Afra Shopping Mall
- Location: Khartoum, Sudan
- Coordinates: 15°33′34″N 32°33′18″E﻿ / ﻿15.5594°N 32.5549°E
- Opening date: January 2004
- Management: Bullary LLC
- Owner: MZK
- No. of stores and services: 100
- Total retail floor area: 480,000 square feet (45,000 m^{2})
- No. of floors: 3 floors
- Parking: 380 places
- Website: www.afrasd.com

= Afra Mall =

Afra Mall (مركز عفراء التجاري) was a shopping mall in Khartoum, Sudan.
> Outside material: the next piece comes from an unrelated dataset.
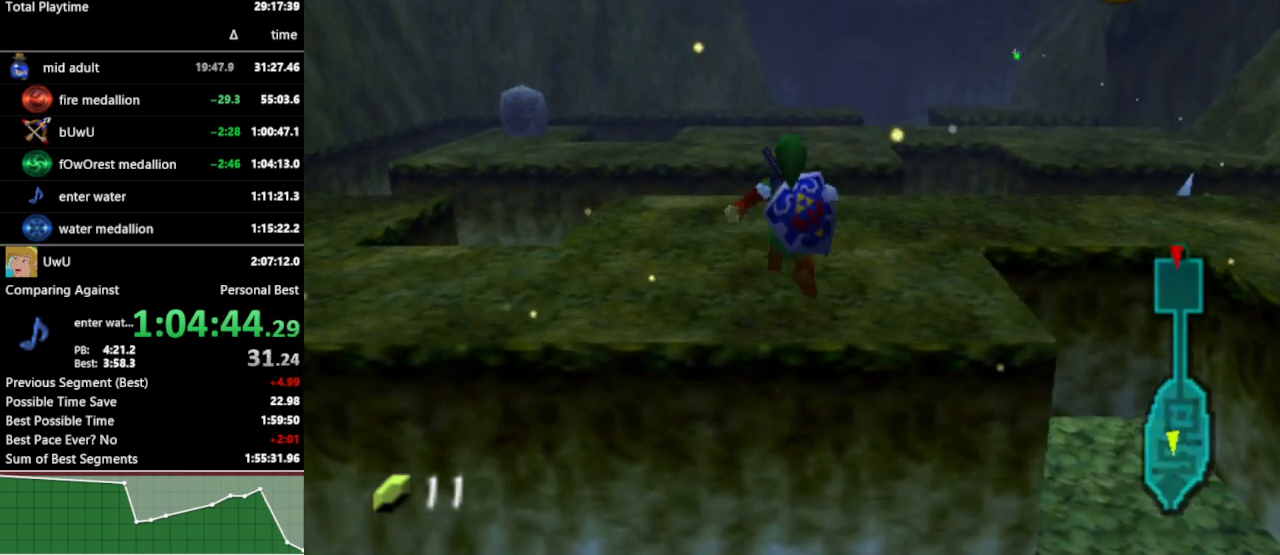
{"buttons": [], "left_stick": "up", "right_stick": "center", "events": [[300, "A", "down"], [400, "A", "up"]]}
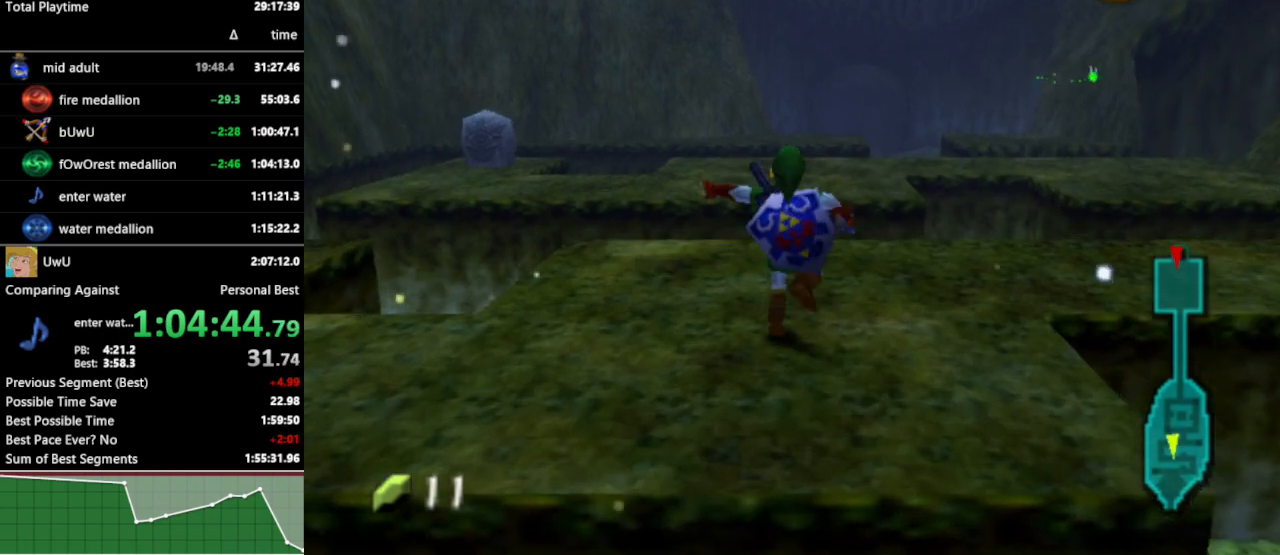
{"buttons": [], "left_stick": "up-right", "right_stick": "center", "events": [[500, "left_stick", "up-right"]]}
It opened in 2004 and was the first shopping mall in the country.

The mall was two stories and had an area of 45000 m2. It contains a hypermarket, a movie theater, an ice-skating rink, an internet cafe, a food court, currency exchanges, and a variety of shops.

==History==

A substantial portion of the shopping center burned in early May 2012; the mall was subsequently renovated.

During the early weeks of the Sudanese civil war (2023–present), the mall's stores were subject to heavy looting and destruction, including luxury goods, phones, and electronics. The mall was later engulfed in a fire and destroyed by shelling, with the RSF and SAF claiming that the other side had destroyed it.